"La scelta fatta di costruire l'associazione Lettera 150 nasce dalla volontà di dare risposte concrete ai cittadini, avvicinarli alla politica e far conoscere ciò che stiamo realizzando. In particolare, stiamo intervenendo nel mondo della scuola a 360 gradi, coinvolgendo l’intera società.
In questi giorni si è molto discusso delle misure adottate dal governo per garantire maggiore sicurezza all’interno degli istituti scolastici, soprattutto per le nostre ragazze e i nostri ragazzi. Ma non si tratta solo di sicurezza: affrontiamo anche un tema di straordinaria importanza, quello dell’educazione al rispetto, all’empatia e alla qualità delle relazioni.
È fondamentale ripristinare la cultura del rispetto, così come il rispetto verso l’autorità dei docenti.
Un tempo si parlava di “Maestro” con la M maiuscola: era un simbolo di autorevolezza e riconoscimento per chi aveva il compito di educare i giovani. Oggi, purtroppo, questo valore si è in parte perso, anche a causa di una visione che ha confuso l’autorevolezza con l’autoritarismo, finendo per indebolire il principio di responsabilità individuale.

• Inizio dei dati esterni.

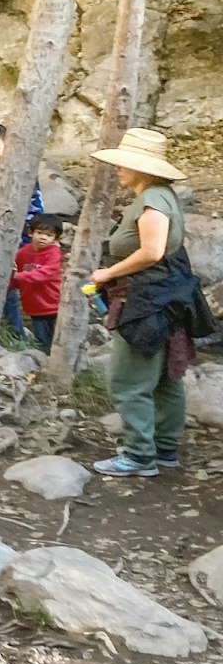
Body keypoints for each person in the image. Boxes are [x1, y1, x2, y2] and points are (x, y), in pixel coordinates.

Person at [87, 129, 214, 478]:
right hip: (167, 296)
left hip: (147, 300)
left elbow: (152, 251)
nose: (118, 170)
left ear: (144, 168)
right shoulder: (163, 195)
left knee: (128, 381)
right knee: (164, 378)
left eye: (124, 164)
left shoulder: (153, 201)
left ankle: (139, 456)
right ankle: (165, 449)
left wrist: (108, 272)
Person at [0, 122, 45, 338]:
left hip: (22, 241)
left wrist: (30, 243)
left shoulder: (23, 173)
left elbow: (36, 209)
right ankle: (16, 334)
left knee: (33, 289)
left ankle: (43, 337)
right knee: (5, 290)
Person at [9, 213, 64, 353]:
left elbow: (44, 274)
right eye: (39, 233)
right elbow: (13, 273)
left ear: (55, 239)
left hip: (53, 305)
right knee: (42, 339)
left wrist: (18, 276)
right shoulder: (23, 253)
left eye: (49, 235)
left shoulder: (54, 254)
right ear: (30, 232)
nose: (43, 237)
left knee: (57, 339)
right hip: (34, 306)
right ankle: (43, 359)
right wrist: (9, 285)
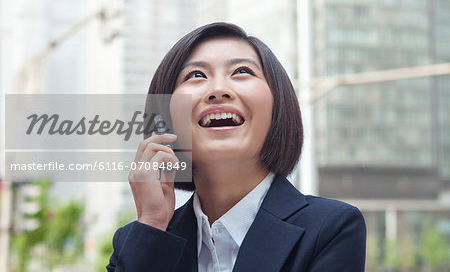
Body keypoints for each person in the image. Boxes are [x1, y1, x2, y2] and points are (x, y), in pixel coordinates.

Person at [107, 22, 366, 272]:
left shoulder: (331, 229)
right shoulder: (134, 242)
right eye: (196, 75)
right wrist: (152, 226)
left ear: (278, 108)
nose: (218, 89)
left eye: (242, 71)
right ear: (166, 117)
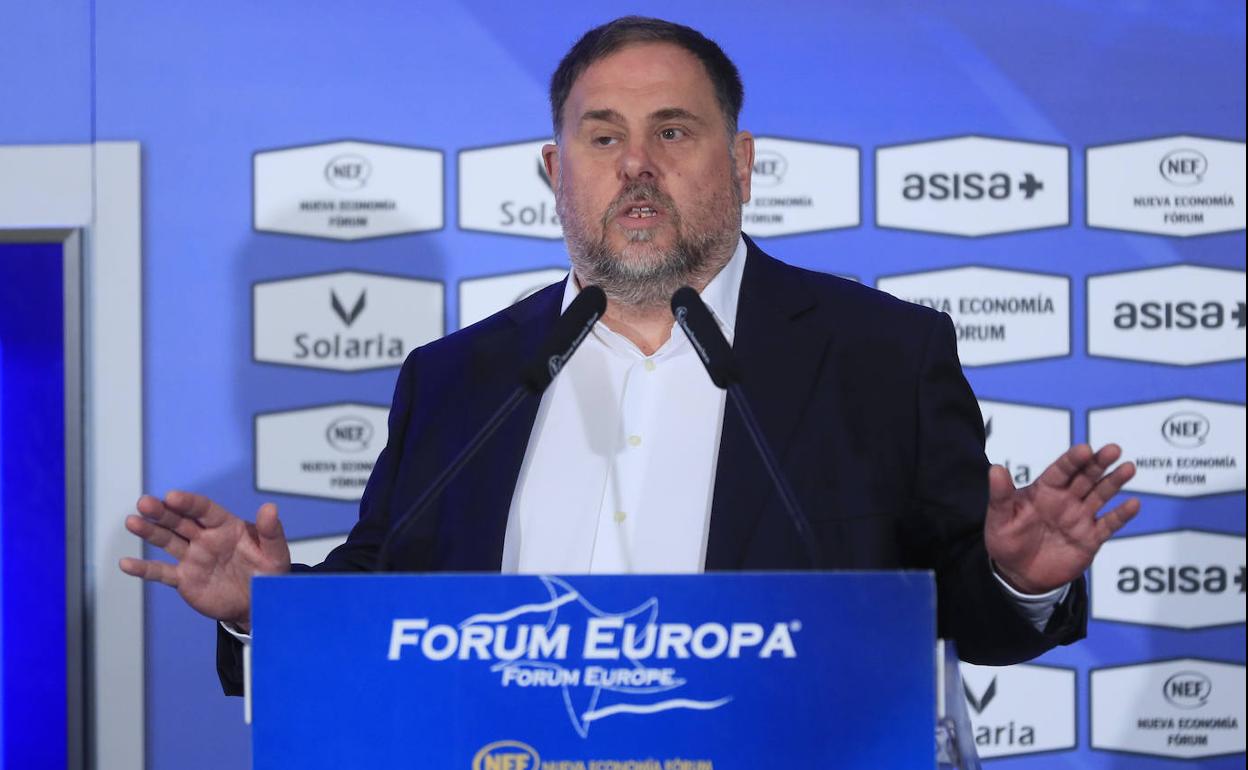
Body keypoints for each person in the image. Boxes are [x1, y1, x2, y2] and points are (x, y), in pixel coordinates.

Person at [120, 17, 1139, 696]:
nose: (638, 166)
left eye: (675, 132)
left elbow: (961, 614)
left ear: (741, 163)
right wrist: (270, 611)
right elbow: (386, 602)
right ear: (554, 171)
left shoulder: (881, 354)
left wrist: (1016, 577)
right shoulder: (458, 378)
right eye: (603, 138)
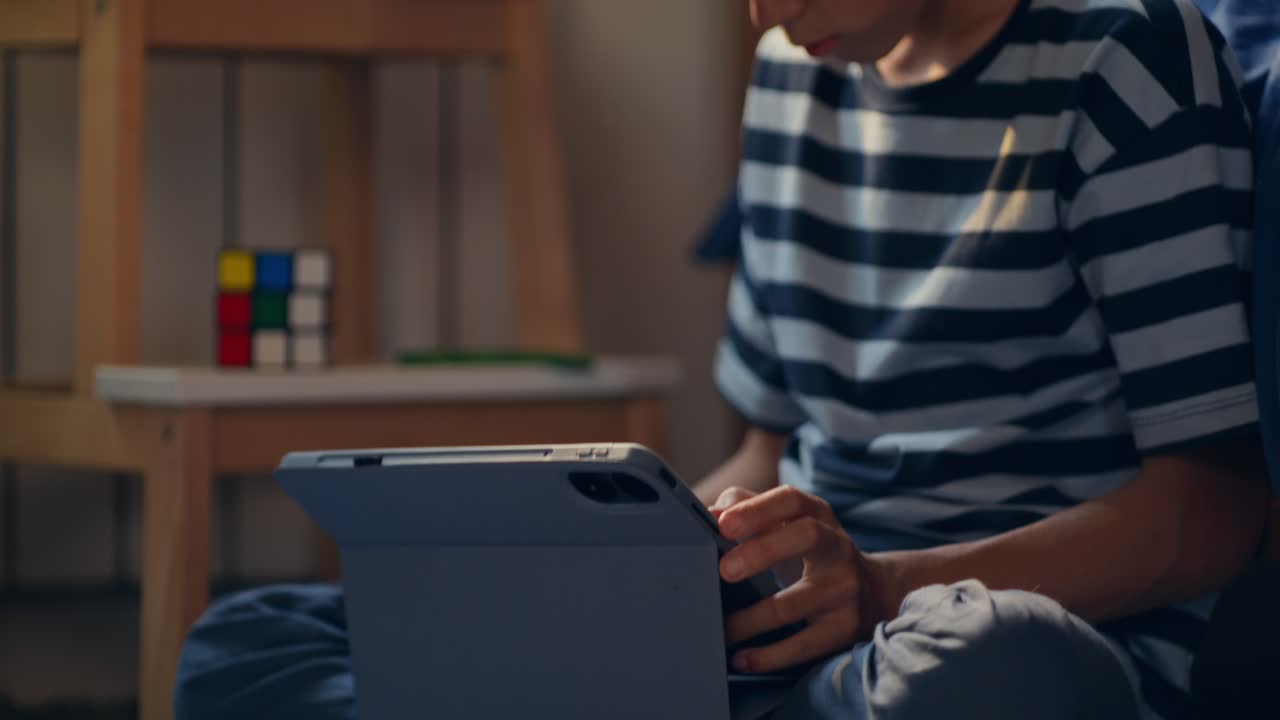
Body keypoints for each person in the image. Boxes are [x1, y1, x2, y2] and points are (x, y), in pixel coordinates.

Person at [174, 0, 1270, 718]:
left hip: (962, 634)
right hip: (782, 645)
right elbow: (762, 448)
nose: (766, 11)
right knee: (243, 643)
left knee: (995, 668)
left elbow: (1213, 510)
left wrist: (883, 588)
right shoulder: (788, 77)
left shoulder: (1126, 61)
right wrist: (613, 576)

È necessario recuperare il principio secondo cui chi sbaglia paga, ma allo stesso tempo dobbiamo rafforzare il supporto ai nostri giovani, anche attraverso l’assistenza psicologica. Per la prima volta si avvia un percorso che coinvolge attivamente famiglie e genitori, con l’obiettivo di creare una vera alleanza educativa tra scuola e comunità.
Il nostro impegno si inserisce in una visione più ampia per il Paese, ispirata alla necessità di sostenere chi è in difficoltà, di rafforzare la competitività del territorio e del sistema produttivo, e di valorizzare le identità locali. È una sorta di “rivoluzione del buonsenso”, portata avanti con determinazione e in sinergia con le forze di governo.

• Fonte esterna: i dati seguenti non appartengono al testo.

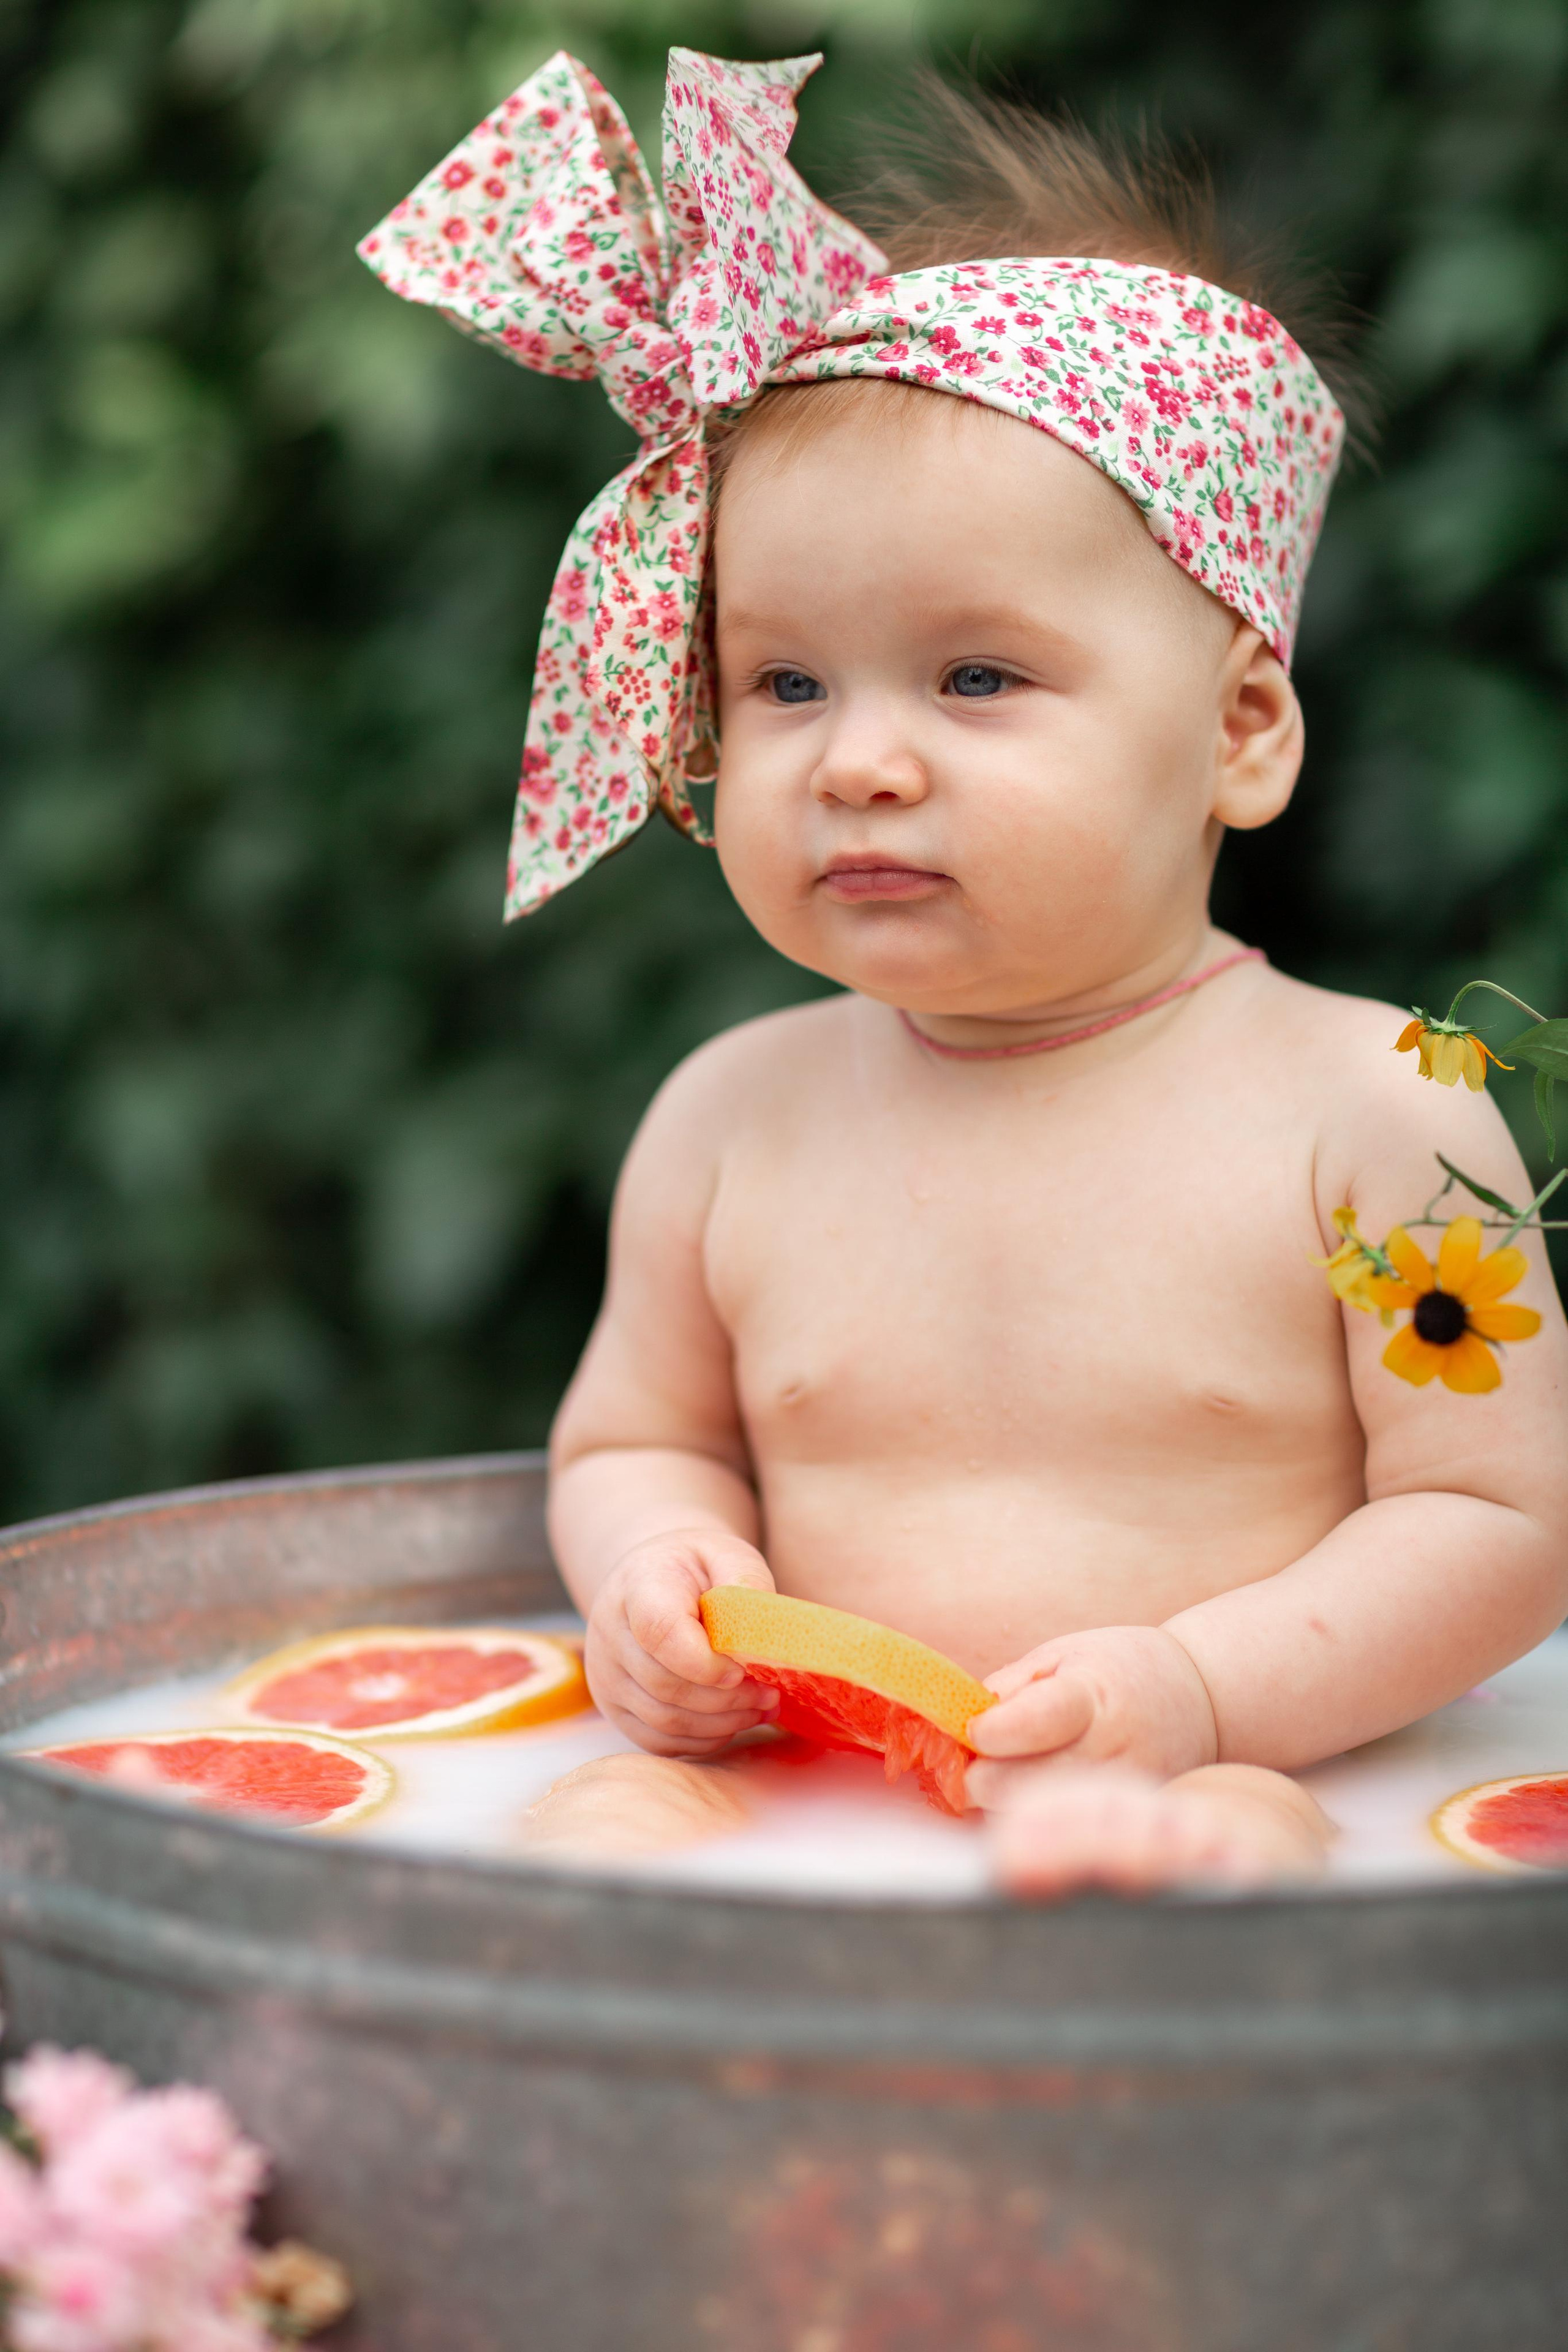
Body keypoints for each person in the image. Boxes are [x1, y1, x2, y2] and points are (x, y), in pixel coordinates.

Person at [361, 48, 1568, 1891]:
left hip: (1241, 1763)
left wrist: (1203, 1688)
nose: (857, 760)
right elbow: (634, 1441)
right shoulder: (730, 1122)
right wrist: (654, 1573)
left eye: (978, 678)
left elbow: (1499, 1517)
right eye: (783, 684)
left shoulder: (1382, 1109)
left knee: (1228, 1859)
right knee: (600, 1840)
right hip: (803, 1776)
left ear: (1242, 729)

Dobbiamo valorizzare i territori, riscoprire le nostre radici e la nostra storia, senza vergognarcene. Questo è un messaggio importante che vogliamo trasmettere anche nelle scuole, già attraverso provvedimenti concreti.

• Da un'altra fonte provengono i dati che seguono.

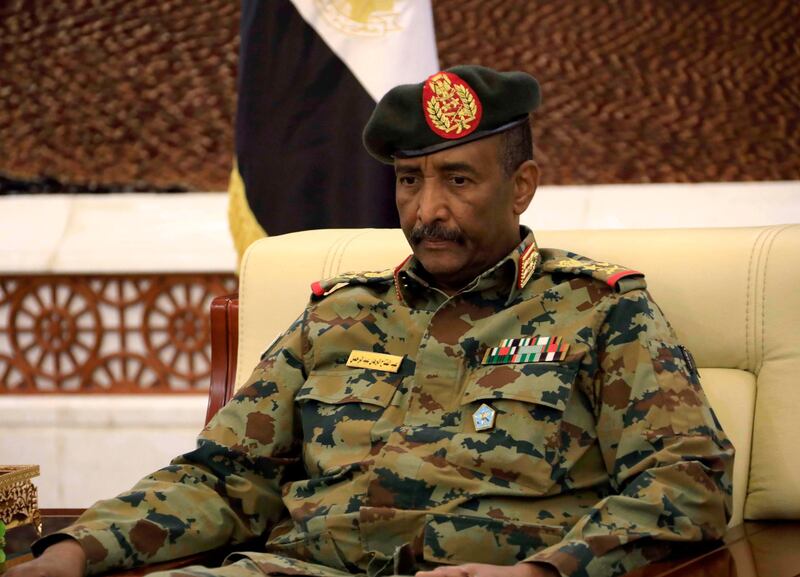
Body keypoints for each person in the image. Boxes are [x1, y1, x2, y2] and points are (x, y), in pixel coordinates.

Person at [11, 65, 733, 577]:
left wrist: (546, 571)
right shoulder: (338, 316)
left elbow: (685, 484)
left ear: (522, 186)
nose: (426, 211)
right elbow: (227, 478)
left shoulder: (600, 311)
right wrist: (76, 548)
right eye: (409, 181)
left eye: (457, 179)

I veri protagonisti sono i giovani. A loro dobbiamo offrire opportunità reali, soprattutto in regioni straordinarie come la Campania, che possiede un enorme patrimonio culturale e umano. Gli investimenti nella scuola stanno dando risultati significativi: basti pensare al successo della riforma degli istituti tecnici, che crea concrete opportunità lavorative e risponde alle esigenze delle imprese, dall’artigianato all’industria.
I dati dimostrano che qualcosa sta cambiando: migliorano le competenze degli studenti, diminuisce la dispersione scolastica e cresce la qualità dell’istruzione. Per questo dobbiamo continuare a lavorare insieme, con determinazione, per costruire il futuro dei nostri giovani e dell’Italia. Un Paese straordinario, che può guardare avanti con fiducia se sapremo investire nel sapere, nel rispetto e nella responsabilità".
Lo ha detto il ministro dell'istruzione Giuseppe Valditara, intervenendo telefonicamente a Venticato ad una iniziativa promossa da Lettera 150 circolo degli Hirpini che conta oltre 400 iscritti guidato dalla professoressa Maria Sabina Galasso in occasione degli auguri di Pasqua.